Published in final edited form as: Nat Rev Cancer. 2013 Jun 13;13(7):497–510. doi: 10.1038/nrc3486

Figure 1. Alterations in the cancer epigenome that can cause epigenetic dysregulation.

Figure 1

a | Large organized chromatin lysine modifications (LOCKs) and lamin-associated domains (LADs) (shown here in large scale) are associated with the nuclear membrane and are generally heterochromatic, with a high level of DNA methylation. Transcriptionally active genes have less compact nucleosomes than silent genes, and active and silent genes are distinguished by differing post-translational modifications of histones (green represents on and red represents off), as well as increased DNA methylation (shown in blue) of silent genes, b | In cancer there is a reduction of LOCKs, as well as general disorganization of the nuclear membrane and hypomethylation of large blocks of DNA corresponding approximately to the LOCKs and LADs. Chromatin is in a more stem cell-like state with the ability to differentiate into euchromatin and hypomethylated genes, or into heterochromatin and hypermethylated genes. Our argument is that epigenetic dysregulation allows for selection in response to the cellular environment for cellular growth advantage at the expense of the host.

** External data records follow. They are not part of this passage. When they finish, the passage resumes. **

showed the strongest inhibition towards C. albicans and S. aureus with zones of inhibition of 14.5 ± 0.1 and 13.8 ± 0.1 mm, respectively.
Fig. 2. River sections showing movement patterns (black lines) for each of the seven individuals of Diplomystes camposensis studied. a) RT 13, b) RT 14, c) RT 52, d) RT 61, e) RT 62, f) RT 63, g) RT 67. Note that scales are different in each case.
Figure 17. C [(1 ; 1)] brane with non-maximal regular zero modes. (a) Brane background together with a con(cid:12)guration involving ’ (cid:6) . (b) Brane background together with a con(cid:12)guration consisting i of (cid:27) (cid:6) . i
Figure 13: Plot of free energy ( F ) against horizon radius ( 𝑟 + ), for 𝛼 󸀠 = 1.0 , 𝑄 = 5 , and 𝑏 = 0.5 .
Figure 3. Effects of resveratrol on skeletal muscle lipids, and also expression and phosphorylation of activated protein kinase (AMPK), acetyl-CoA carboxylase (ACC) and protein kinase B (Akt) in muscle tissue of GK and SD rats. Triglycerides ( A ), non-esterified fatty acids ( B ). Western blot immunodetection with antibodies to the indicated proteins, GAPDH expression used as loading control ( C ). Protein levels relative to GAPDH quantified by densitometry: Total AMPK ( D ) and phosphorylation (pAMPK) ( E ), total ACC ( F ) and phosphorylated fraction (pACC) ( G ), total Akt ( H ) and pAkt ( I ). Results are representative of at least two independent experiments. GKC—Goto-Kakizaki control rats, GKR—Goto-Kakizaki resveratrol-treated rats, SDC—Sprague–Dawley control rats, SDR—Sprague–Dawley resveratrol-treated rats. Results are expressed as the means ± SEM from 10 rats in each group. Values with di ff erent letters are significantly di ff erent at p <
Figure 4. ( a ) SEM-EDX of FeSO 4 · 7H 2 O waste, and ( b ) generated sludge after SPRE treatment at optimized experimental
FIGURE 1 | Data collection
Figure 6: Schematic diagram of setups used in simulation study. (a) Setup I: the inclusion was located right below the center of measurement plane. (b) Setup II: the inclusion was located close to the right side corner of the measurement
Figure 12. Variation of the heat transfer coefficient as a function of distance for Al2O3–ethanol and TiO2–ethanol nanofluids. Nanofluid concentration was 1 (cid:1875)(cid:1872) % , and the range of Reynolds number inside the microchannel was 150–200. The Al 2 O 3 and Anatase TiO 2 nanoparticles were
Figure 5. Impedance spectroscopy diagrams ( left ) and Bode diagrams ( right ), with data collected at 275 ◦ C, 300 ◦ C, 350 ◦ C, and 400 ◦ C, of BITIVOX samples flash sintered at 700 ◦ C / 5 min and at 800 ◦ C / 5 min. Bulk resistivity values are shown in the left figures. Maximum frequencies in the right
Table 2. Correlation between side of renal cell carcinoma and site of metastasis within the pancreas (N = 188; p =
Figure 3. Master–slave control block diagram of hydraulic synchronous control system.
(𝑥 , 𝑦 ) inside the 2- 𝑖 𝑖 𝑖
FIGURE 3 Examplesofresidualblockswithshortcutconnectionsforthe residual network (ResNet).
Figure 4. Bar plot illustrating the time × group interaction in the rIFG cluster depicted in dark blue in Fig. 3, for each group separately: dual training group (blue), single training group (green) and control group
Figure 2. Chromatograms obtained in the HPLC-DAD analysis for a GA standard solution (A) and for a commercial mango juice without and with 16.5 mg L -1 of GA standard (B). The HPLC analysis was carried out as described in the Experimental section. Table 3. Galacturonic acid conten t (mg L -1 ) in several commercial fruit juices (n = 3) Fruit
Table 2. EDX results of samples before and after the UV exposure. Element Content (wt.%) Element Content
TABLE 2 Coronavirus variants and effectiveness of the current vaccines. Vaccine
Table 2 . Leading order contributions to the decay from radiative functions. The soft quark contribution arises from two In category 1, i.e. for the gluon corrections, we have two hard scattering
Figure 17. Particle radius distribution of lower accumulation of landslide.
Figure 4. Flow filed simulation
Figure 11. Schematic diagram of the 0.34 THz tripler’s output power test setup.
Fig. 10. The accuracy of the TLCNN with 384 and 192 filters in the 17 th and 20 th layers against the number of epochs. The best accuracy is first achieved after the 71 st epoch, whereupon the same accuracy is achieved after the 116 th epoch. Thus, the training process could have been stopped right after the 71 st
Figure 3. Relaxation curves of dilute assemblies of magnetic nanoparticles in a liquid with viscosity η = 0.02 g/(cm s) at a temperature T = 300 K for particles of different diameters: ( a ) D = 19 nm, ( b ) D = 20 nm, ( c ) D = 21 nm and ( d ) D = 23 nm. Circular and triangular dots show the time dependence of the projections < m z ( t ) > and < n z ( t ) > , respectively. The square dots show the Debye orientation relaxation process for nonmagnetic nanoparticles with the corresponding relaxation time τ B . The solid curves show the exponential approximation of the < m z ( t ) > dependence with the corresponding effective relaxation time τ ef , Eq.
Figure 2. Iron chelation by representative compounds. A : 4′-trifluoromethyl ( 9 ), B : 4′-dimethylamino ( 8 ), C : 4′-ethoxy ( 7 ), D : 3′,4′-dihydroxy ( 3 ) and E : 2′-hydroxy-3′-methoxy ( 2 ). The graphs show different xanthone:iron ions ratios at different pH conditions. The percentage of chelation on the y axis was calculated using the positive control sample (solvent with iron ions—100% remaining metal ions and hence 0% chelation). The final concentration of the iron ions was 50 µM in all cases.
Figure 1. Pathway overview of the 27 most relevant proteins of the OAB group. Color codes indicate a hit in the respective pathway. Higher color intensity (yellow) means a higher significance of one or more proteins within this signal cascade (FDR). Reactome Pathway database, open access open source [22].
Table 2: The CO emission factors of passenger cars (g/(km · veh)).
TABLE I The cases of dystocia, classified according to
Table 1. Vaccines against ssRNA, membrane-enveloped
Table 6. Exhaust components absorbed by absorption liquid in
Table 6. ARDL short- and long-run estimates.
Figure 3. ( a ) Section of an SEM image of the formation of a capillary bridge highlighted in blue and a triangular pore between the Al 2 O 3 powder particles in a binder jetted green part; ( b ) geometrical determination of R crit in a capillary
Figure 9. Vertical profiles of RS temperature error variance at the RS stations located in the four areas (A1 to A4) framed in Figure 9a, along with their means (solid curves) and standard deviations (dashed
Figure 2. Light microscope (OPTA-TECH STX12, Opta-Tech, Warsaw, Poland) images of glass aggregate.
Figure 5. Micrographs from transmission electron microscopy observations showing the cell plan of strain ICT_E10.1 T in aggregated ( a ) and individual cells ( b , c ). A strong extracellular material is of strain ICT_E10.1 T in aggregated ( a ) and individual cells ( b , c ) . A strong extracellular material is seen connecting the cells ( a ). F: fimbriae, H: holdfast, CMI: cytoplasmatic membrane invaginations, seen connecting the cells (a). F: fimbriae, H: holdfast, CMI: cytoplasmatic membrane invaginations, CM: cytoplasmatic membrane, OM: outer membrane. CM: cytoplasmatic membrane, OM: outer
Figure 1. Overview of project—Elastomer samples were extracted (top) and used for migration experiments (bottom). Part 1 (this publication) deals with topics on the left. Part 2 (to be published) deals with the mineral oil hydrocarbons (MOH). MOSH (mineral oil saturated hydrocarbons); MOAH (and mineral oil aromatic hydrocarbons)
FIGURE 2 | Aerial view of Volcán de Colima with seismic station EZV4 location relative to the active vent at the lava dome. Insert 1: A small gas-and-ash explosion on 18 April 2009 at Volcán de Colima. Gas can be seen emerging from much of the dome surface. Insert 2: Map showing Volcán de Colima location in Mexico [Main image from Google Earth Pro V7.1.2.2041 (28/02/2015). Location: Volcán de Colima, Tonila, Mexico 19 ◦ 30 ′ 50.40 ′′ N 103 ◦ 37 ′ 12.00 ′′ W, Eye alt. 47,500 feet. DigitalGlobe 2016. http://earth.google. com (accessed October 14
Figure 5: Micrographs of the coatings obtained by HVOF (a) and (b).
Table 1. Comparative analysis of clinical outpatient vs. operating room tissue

Mechanisms include mutations in epigenetic regulatory genes (for example, DOT1-like (DOT1L), mixed lineage leukaemia (MLL), EP300 (which encodes p300) and tet methylcytosine dioxygenase 2 (TET2)) and primary epigenetic modifications with positive feedback. c | Loss of boundary stability of methylation at CpG islands includes the encroaching of boundaries, leading to CpG island hypermethylation, and the shifting out of boundaries, leading to hypomethylated CpG shores. Both mean shifts in methylation and hypervariability allow for selection.